What you need to do:
Copy the text of every entry below word for word, leaving the pictures out of your answer.
··· Records provided ···
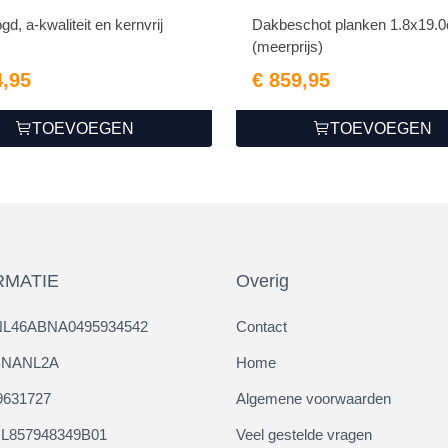
d, a-kwaliteit en kernvrij
Dakbeschot planken 1.8x19.
(meerprijs)
4,95
€ 859,95
TOEVOEGEN
TOEVOEGEN
RMATIE
Overig
NL46ABNA0495934542
Contact
ABNANL2A
Home
9631727
Algemene voorwaarden
L857948349B01
Veel gestelde vragen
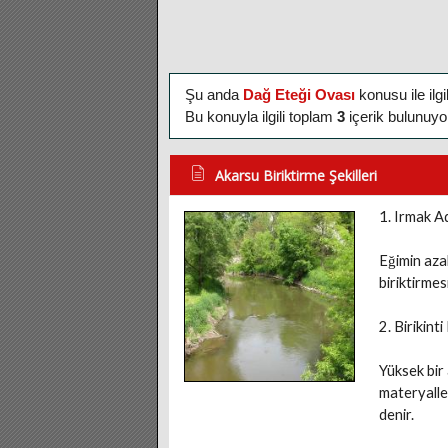
Şu anda
Dağ Eteği Ovası
konusu ile ilg
Bu konuyla ilgili toplam
3
içerik bulunuyo
Akarsu Biriktirme Şekilleri
1. Irmak A
Eğimin aza
biriktirmes
2. Birikinti
Yüksek bir 
materyaller
denir.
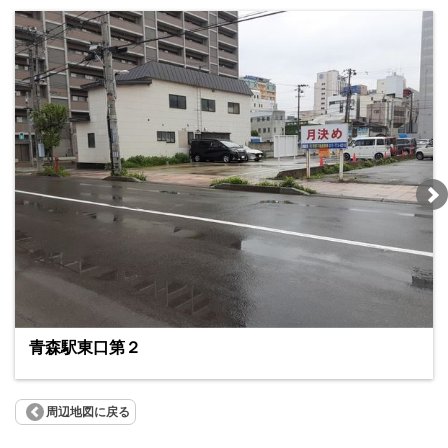
青森駅東口第２
周辺地図に戻る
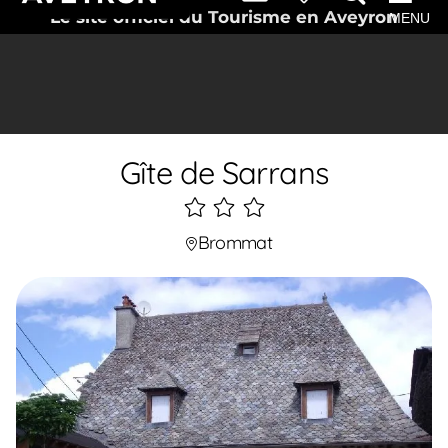
Le site officiel du Tourisme en Aveyron
MENU
Gîte de Sarrans
3
étoiles
Brommat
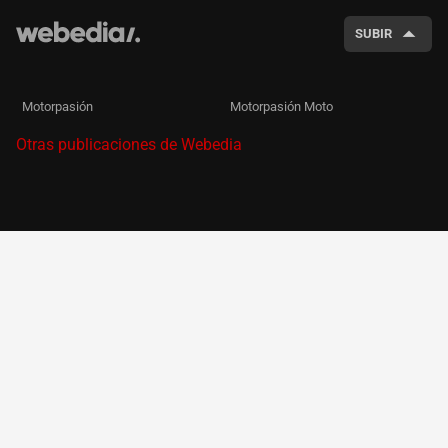
SUBIR
Motorpasión
Motorpasión Moto
Otras publicaciones de Webedia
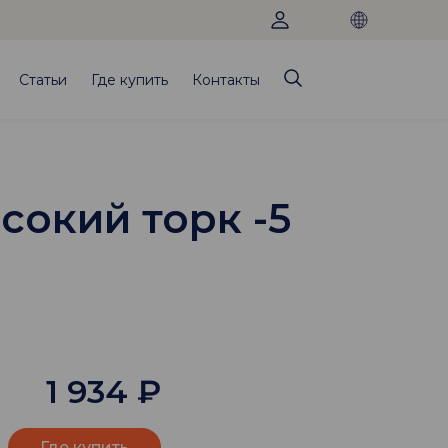
Статьи
Где купить
Контакты
сокий торк -5
1 934
₽
Где купить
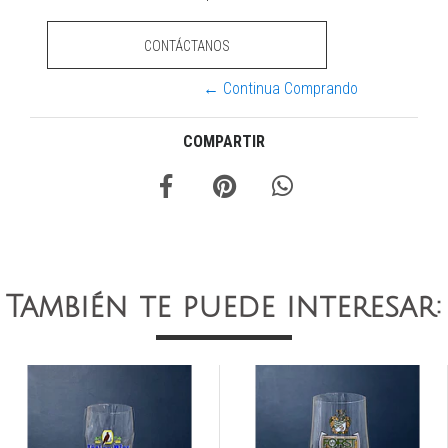
CONTÁCTANOS
← Continua Comprando
COMPARTIR
También te puede interesar:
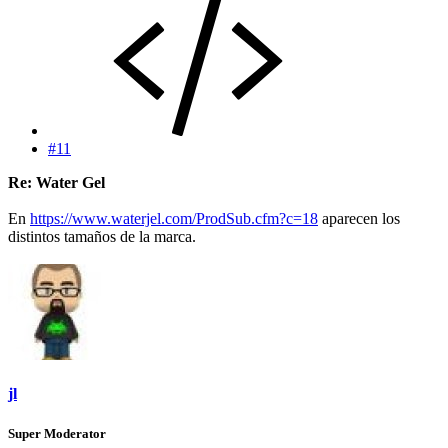
#11
Re: Water Gel
En
https://www.waterjel.com/ProdSub.cfm?c=18
aparecen los
distintos tamaños de la marca.
jl
Super Moderator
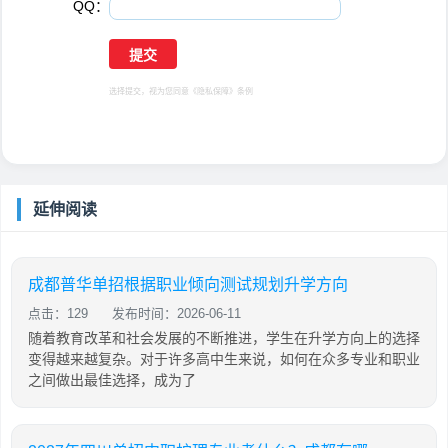
QQ：
选择提交，视为您同意
《隐私保障》
条例
延伸阅读
成都普华单招根据职业倾向测试规划升学方向
点击：129
发布时间：2026-06-11
随着教育改革和社会发展的不断推进，学生在升学方向上的选择
变得越来越复杂。对于许多高中生来说，如何在众多专业和职业
之间做出最佳选择，成为了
···
Written answer:
d, a-kwaliteit en kernvrij
Dakbeschot planken 1.8x19.
(meerprijs)
4,95
€ 859,95
TOEVOEGEN
TOEVOEGEN
RMATIE
Overig
NL46ABNA0495934542
Contact
ABNANL2A
Home
9631727
Algemene voorwaarden
L857948349B01
Veel gestelde vragen
Şu anda
Dağ Eteği Ovası
konusu ile ilg
Bu konuyla ilgili toplam
3
içerik bulunuyo
Akarsu Biriktirme Şekilleri
1. Irmak A
Eğimin aza
biriktirmes
2. Birikinti
Yüksek bir 
materyaller
denir.
青森駅東口第２
周辺地図に戻る
Le site officiel du Tourisme en Aveyron
MENU
Gîte de Sarrans
3
étoiles
Brommat
SUBIR
Motorpasión
Motorpasión Moto
Otras publicaciones de Webedia
Статьи
Где купить
Контакты
сокий торк -5
1 934
₽
Где купить
CONTÁCTANOS
← Continua Comprando
COMPARTIR
También te puede interesar:
#11
Re: Water Gel
En
https://www.waterjel.com/ProdSub.cfm?c=18
aparecen los
distintos tamaños de la marca.
jl
Super Moderator
QQ：
选择提交，视为您同意
《隐私保障》
条例
延伸阅读
成都普华单招根据职业倾向测试规划升学方向
点击：129
发布时间：2026-06-11
随着教育改革和社会发展的不断推进，学生在升学方向上的选择
变得越来越复杂。对于许多高中生来说，如何在众多专业和职业
之间做出最佳选择，成为了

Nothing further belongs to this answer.